======== RECORDS FOR THE TASK
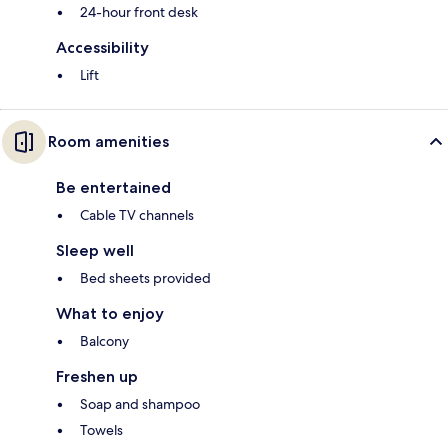
24-hour front desk
Accessibility
Lift
Room amenities
Be entertained
Cable TV channels
Sleep well
Bed sheets provided
What to enjoy
Balcony
Freshen up
Soap and shampoo
Towels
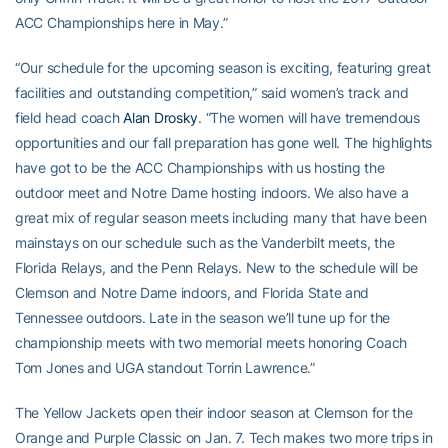
ACC Championships here in May.”
“Our schedule for the upcoming season is exciting, featuring great
facilities and outstanding competition,” said women’s track and
field head coach
Alan Drosky
. “The women will have tremendous
opportunities and our fall preparation has gone well. The highlights
have got to be the ACC Championships with us hosting the
outdoor meet and Notre Dame hosting indoors. We also have a
great mix of regular season meets including many that have been
mainstays on our schedule such as the Vanderbilt meets, the
Florida Relays, and the Penn Relays. New to the schedule will be
Clemson and Notre Dame indoors, and Florida State and
Tennessee outdoors. Late in the season we’ll tune up for the
championship meets with two memorial meets honoring Coach
Tom Jones and UGA standout Torrin Lawrence.”
The Yellow Jackets open their indoor season at Clemson for the
Orange and Purple Classic on Jan. 7. Tech makes two more trips in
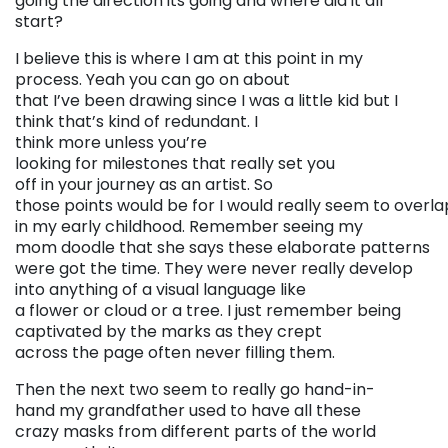
going the direction its going and where did it all
start?
I believe this is where I am at this point in my
process. Yeah you can go on about
that I’ve been drawing since I was a little kid but I
think that’s kind of redundant. I
think more unless you’re
looking for milestones that really set you
off in your journey as an artist. So
those points would be for I would really seem to overla
in my early childhood. Remember seeing my
mom doodle that she says these elaborate patterns
were got the time. They were never really develop
into anything of a visual language like
a flower or cloud or a tree. I just remember being
captivated by the marks as they crept
across the page often never filling them.
Then the next two seem to really go hand-in-
hand my grandfather used to have all these
crazy masks from different parts of the world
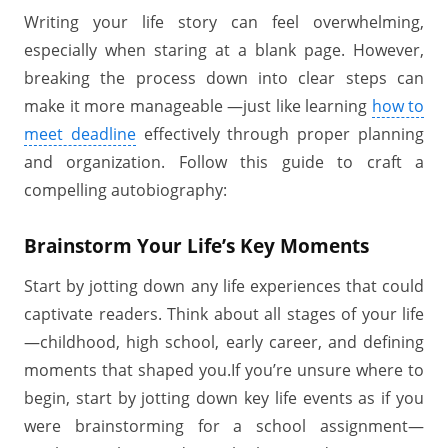
Writing your life story can feel overwhelming,
especially when staring at a blank page. However,
breaking the process down into clear steps can
make it more manageable —just like learning
how to
meet deadline
effectively through proper planning
and organization. Follow this guide to craft a
compelling autobiography:
Brainstorm Your Life’s Key Moments
Start by jotting down any life experiences that could
captivate readers. Think about all stages of your life
—childhood, high school, early career, and defining
moments that shaped you.If you’re unsure where to
begin, start by jotting down key life events as if you
were brainstorming for a school assignment—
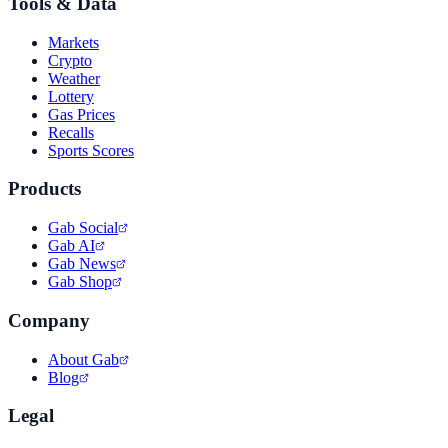
Tools & Data
Markets
Crypto
Weather
Lottery
Gas Prices
Recalls
Sports Scores
Products
Gab Social
Gab AI
Gab News
Gab Shop
Company
About Gab
Blog
Legal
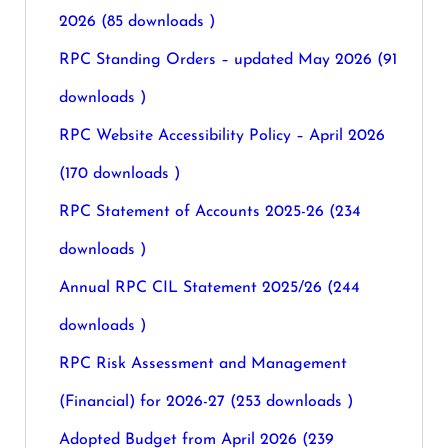
2026 (85 downloads )
RPC Standing Orders – updated May 2026 (91
downloads )
RPC Website Accessibility Policy – April 2026
(170 downloads )
RPC Statement of Accounts 2025-26 (234
downloads )
Annual RPC CIL Statement 2025/26 (244
downloads )
RPC Risk Assessment and Management
(Financial) for 2026-27 (253 downloads )
Adopted Budget from April 2026 (239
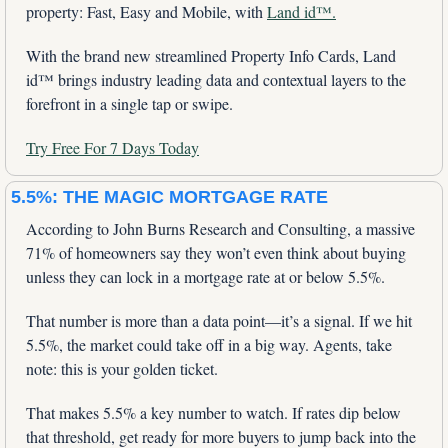
property: Fast, Easy and Mobile, with 
Land id™.
With the brand new streamlined Property Info Cards, Land 
id™ brings industry leading data and contextual layers to the 
forefront in a single tap or swipe.
Try Free For 7 Days Today
5.5%: THE MAGIC MORTGAGE RATE
According to John Burns Research and Consulting, a massive 
71% of homeowners say they won’t even think about buying 
unless they can lock in a mortgage rate at or below 5.5%. 
That number is more than a data point—it’s a signal. If we hit 
5.5%, the market could take off in a big way. Agents, take 
note: this is your golden ticket.
That makes 5.5% a key number to watch. If rates dip below 
that threshold, get ready for more buyers to jump back into the 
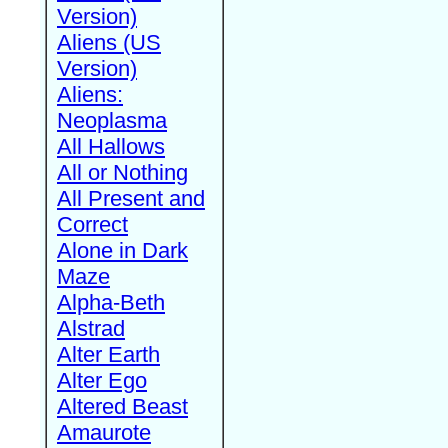
Version)
Aliens (US
Version)
Aliens:
Neoplasma
All Hallows
All or Nothing
All Present and
Correct
Alone in Dark
Maze
Alpha-Beth
Alstrad
Alter Earth
Alter Ego
Altered Beast
Amaurote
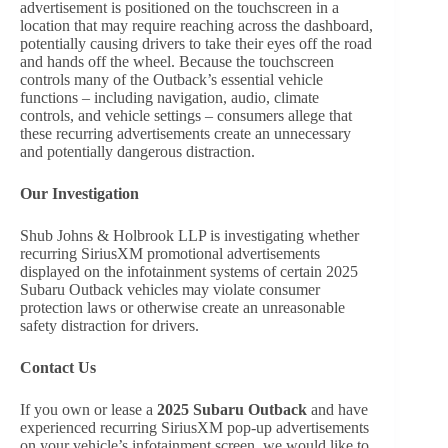
advertisement is positioned on the touchscreen in a
location that may require reaching across the dashboard,
potentially causing drivers to take their eyes off the road
and hands off the wheel. Because the touchscreen
controls many of the Outback’s essential vehicle
functions – including navigation, audio, climate
controls, and vehicle settings – consumers allege that
these recurring advertisements create an unnecessary
and potentially dangerous distraction.
Our Investigation
Shub Johns & Holbrook LLP is investigating whether
recurring SiriusXM promotional advertisements
displayed on the infotainment systems of certain 2025
Subaru Outback vehicles may violate consumer
protection laws or otherwise create an unreasonable
safety distraction for drivers.
Contact Us
If you own or lease a
2025 Subaru Outback
and have
experienced recurring SiriusXM pop-up advertisements
on your vehicle’s infotainment screen, we would like to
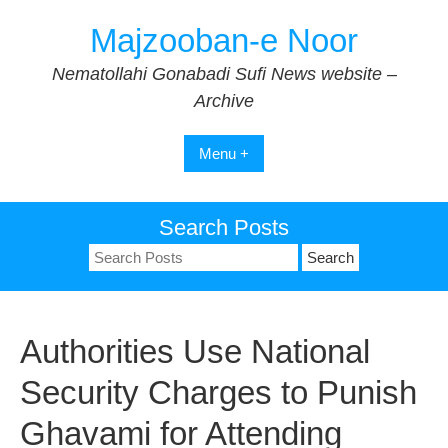
Skip
Majzooban-e Noor
to
content
Nematollahi Gonabadi Sufi News website –
Archive
Menu +
Search Posts
Search
for:
Authorities Use National
Security Charges to Punish
Ghavami for Attending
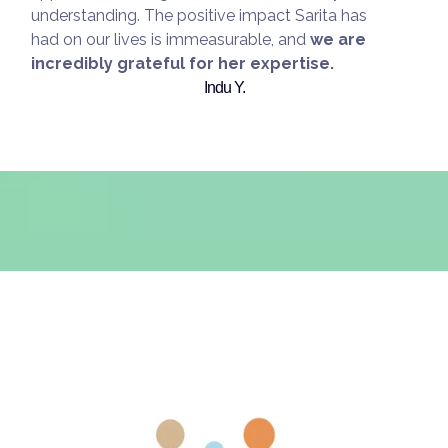
understanding. The positive impact Sarita has
had on our lives is immeasurable, and
we are
incredibly grateful for her expertise.
Indu Y.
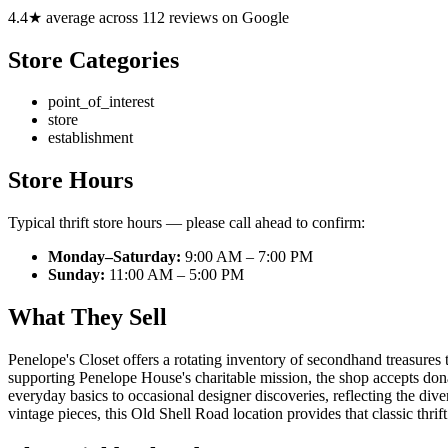
4.4★ average across 112 reviews on Google
Store Categories
point_of_interest
store
establishment
Store Hours
Typical thrift store hours — please call ahead to confirm:
Monday–Saturday:
9:00 AM – 7:00 PM
Sunday:
11:00 AM – 5:00 PM
What They Sell
Penelope's Closet offers a rotating inventory of secondhand treasures 
supporting Penelope House's charitable mission, the shop accepts don
everyday basics to occasional designer discoveries, reflecting the di
vintage pieces, this Old Shell Road location provides that classic thri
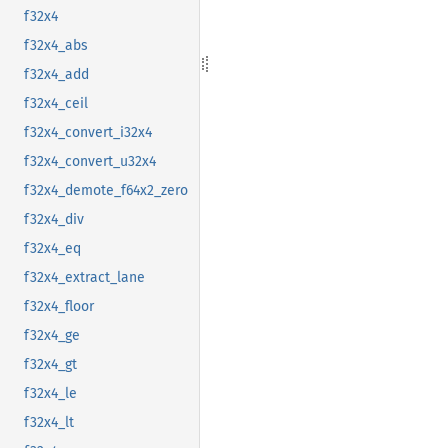
f32x4
f32x4_abs
f32x4_add
f32x4_ceil
f32x4_convert_i32x4
f32x4_convert_u32x4
f32x4_demote_f64x2_zero
f32x4_div
f32x4_eq
f32x4_extract_lane
f32x4_floor
f32x4_ge
f32x4_gt
f32x4_le
f32x4_lt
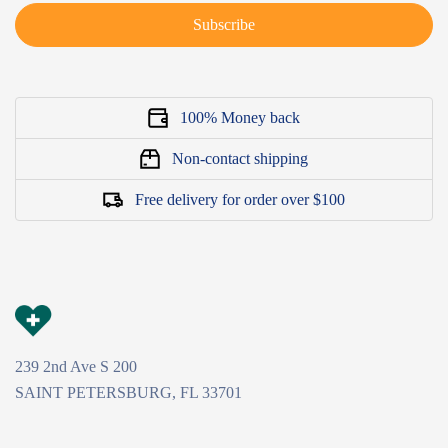
Subscribe
100% Money back
Non-contact shipping
Free delivery for order over $100
239 2nd Ave S 200
SAINT PETERSBURG, FL 33701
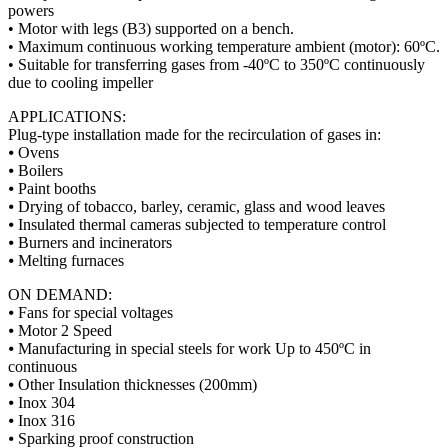
powers
• Motor with legs (B3) supported on a bench.
• Maximum continuous working temperature ambient (motor): 60ºC.
• Suitable for transferring gases from -40ºC to 350ºC continuously
due to cooling impeller
APPLICATIONS:
Plug-type installation made for the recirculation of gases in:
⦁ Ovens
⦁ Boilers
⦁ Paint booths
⦁ Drying of tobacco, barley, ceramic, glass and wood leaves
⦁ Insulated thermal cameras subjected to temperature control
⦁ Burners and incinerators
⦁ Melting furnaces
ON DEMAND:
⦁ Fans for special voltages
⦁ Motor 2 Speed
⦁ Manufacturing in special steels for work Up to 450ºC in
continuous
⦁ Other Insulation thicknesses (200mm)
⦁ Inox 304
⦁ Inox 316
⦁ Sparking proof construction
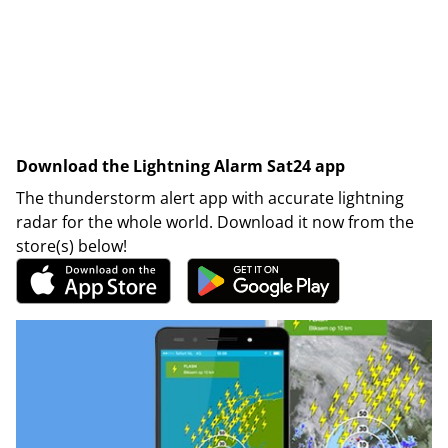
Download the Lightning Alarm Sat24 app
The thunderstorm alert app with accurate lightning
radar for the whole world. Download it now from the
store(s) below!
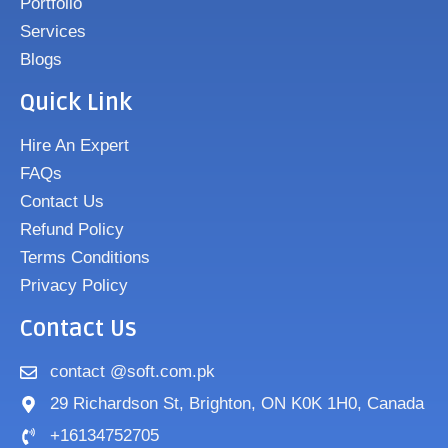
Portfolio
Services
Blogs
Quick Link
Hire An Expert
FAQs
Contact Us
Refund Policy
Terms Conditions
Privacy Policy
Contact Us
contact @soft.com.pk
29 Richardson St, Brighton, ON K0K 1H0, Canada
+16134752705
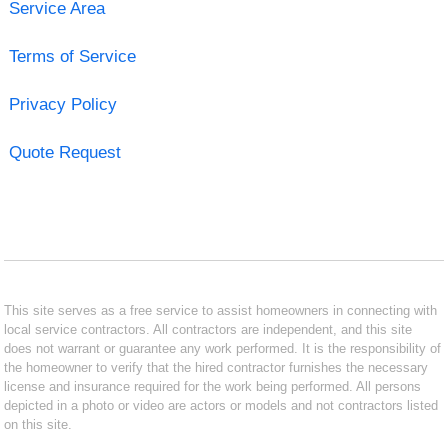
Service Area
Terms of Service
Privacy Policy
Quote Request
This site serves as a free service to assist homeowners in connecting with
local service contractors. All contractors are independent, and this site
does not warrant or guarantee any work performed. It is the responsibility of
the homeowner to verify that the hired contractor furnishes the necessary
license and insurance required for the work being performed. All persons
depicted in a photo or video are actors or models and not contractors listed
on this site.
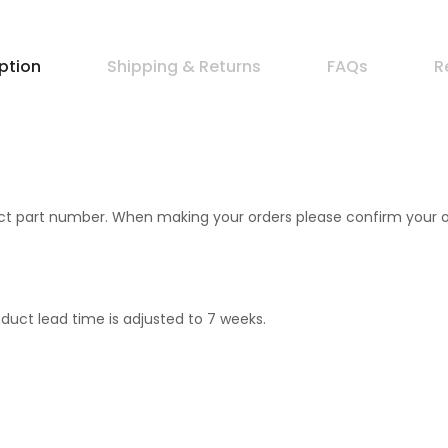
ption
Shipping & Returns
FAQs
R
 part number. When making your orders please confirm your orde
uct lead time is adjusted to 7 weeks.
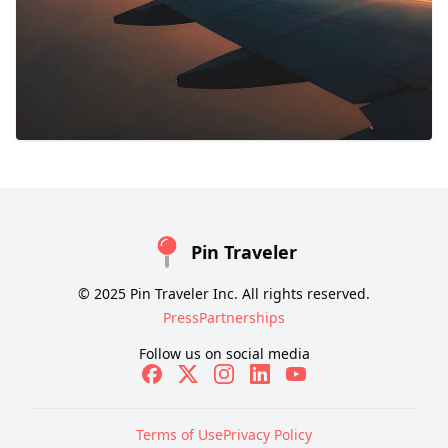
Pin Traveler
© 2025 Pin Traveler Inc. All rights reserved.
Press
Partnerships
Follow us on social media
Terms of Use
Privacy Policy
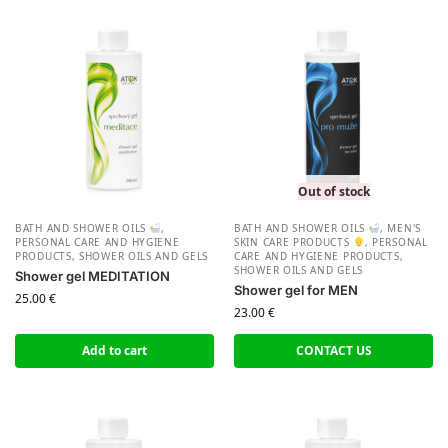
Out of stock
BATH AND SHOWER OILS
,
BATH AND SHOWER OILS
,
MEN'S
PERSONAL CARE AND HYGIENE
SKIN CARE PRODUCTS
,
PERSONAL
PRODUCTS
,
SHOWER OILS AND GELS
CARE AND HYGIENE PRODUCTS
,
SHOWER OILS AND GELS
Shower gel MEDITATION
Shower gel for MEN
25.00
€
23.00
€
Add to cart
CONTACT US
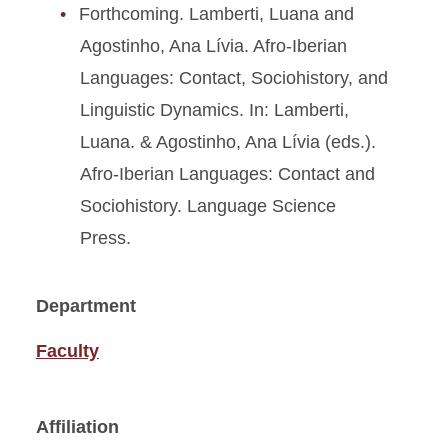
Forthcoming. Lamberti, Luana and
Agostinho, Ana Lívia. Afro-Iberian
Languages: Contact, Sociohistory, and
Linguistic Dynamics. In: Lamberti,
Luana. & Agostinho, Ana Lívia (eds.).
Afro-Iberian Languages: Contact and
Sociohistory. Language Science
Press.
Department
Faculty
Affiliation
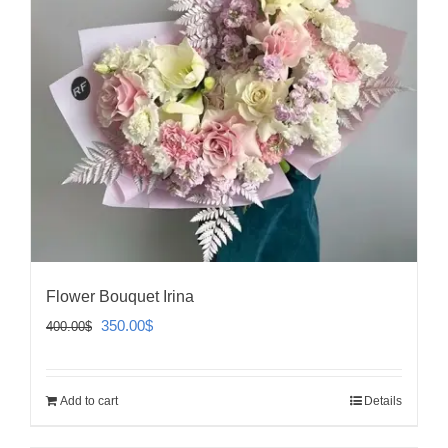
Flower Bouquet Irina
Original
Current
350.00
$
400.00
$
price
price
was:
is:
Add to cart
Details
400.00$.
350.00$.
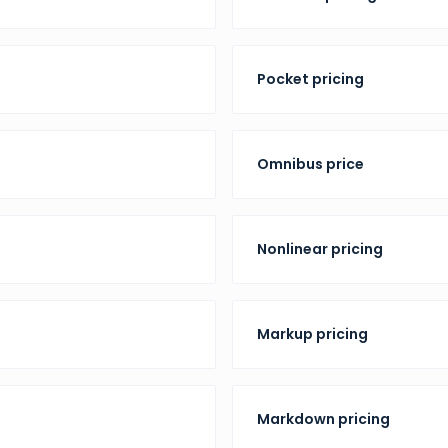
Pocket pricing
Omnibus price
Nonlinear pricing
Markup pricing
Markdown pricing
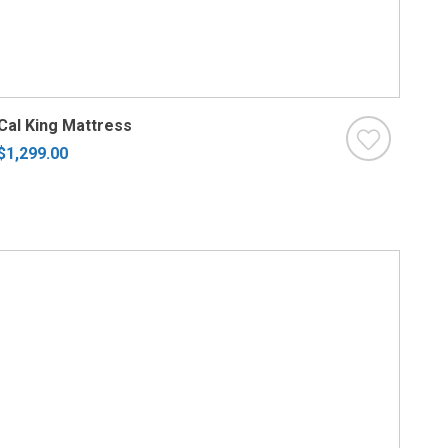
Cal King Mattress
$1,299.00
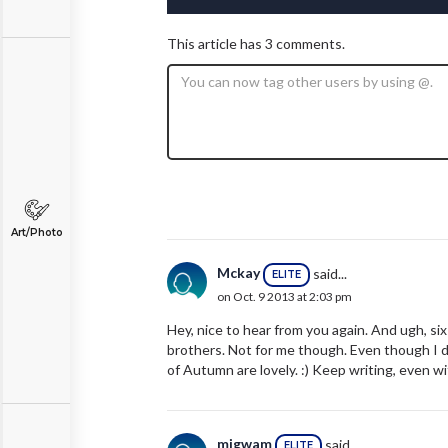
This article has 3 comments.
Art/Photo
Mckay
said...
ELITE
on Oct. 9 2013 at 2:03 pm
Hey, nice to hear from you again. And ugh, si
brothers. Not for me though. Even though I d
of Autumn are lovely. :) Keep writing, even wi
migwam
said...
ELITE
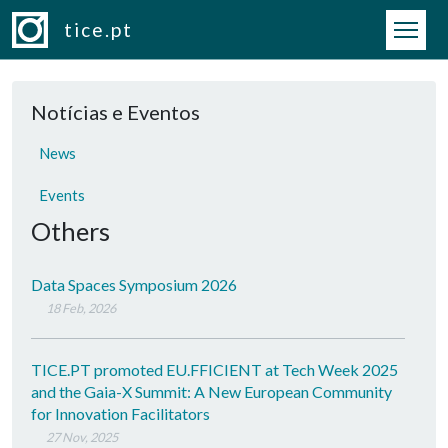
Skip to main content
tice.pt
Notícias e Eventos
News
Events
Others
Data Spaces Symposium 2026
18 Feb, 2026
TICE.PT promoted EU.FFICIENT at Tech Week 2025
and the Gaia-X Summit: A New European Community
for Innovation Facilitators
27 Nov, 2025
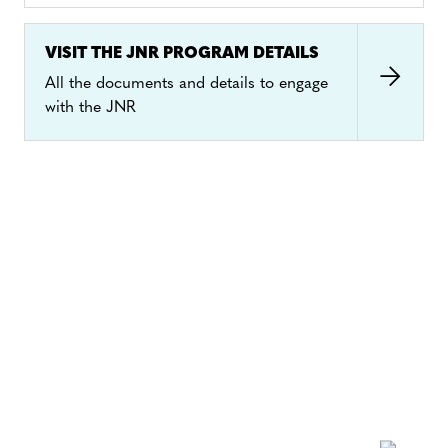
to offset part of its carbon footprint, these units
will be “retired”, i.e., they will be taken out of
VISIT THE JNR PROGRAM DETAILS
circulation so they can only be used for such a
All the documents and details to engage
purpose once.
with the JNR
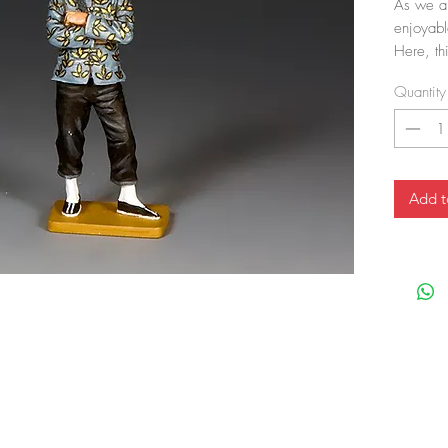
As we al
enjoyabl
Here, th
folded, 
Quantity
Add t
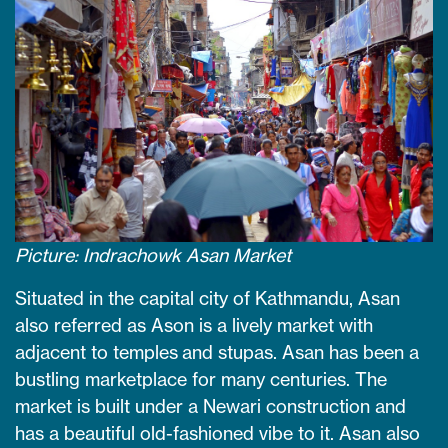
Picture: Indrachowk Asan Market
Situated in the capital city of Kathmandu, Asan
also referred as Ason is a lively market with
adjacent to temples and stupas. Asan has been a
bustling marketplace for many centuries. The
market is built under a Newari construction and
has a beautiful old-fashioned vibe to it. Asan also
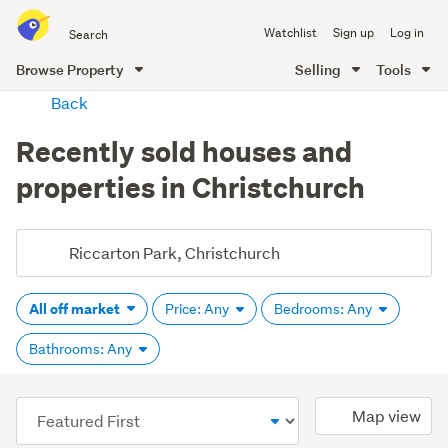
Search
Watchlist
Sign up
Log in
all
of
Browse Property
Selling
Tools
Trade
main
Back
Me
content
Recently sold houses and
properties in Christchurch
All off market
Price: Any
Bedrooms: Any
Bathrooms: Any
(optional)
Map view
================
GOAL OF THE EXERCISE – Please find each line of the transcribed page text above that contains the word "where", and copy those lines.

SOLUTION –
going the direction its going and where did it all
I believe this is where I am at this point in my
moments that shaped you.If you’re unsure where to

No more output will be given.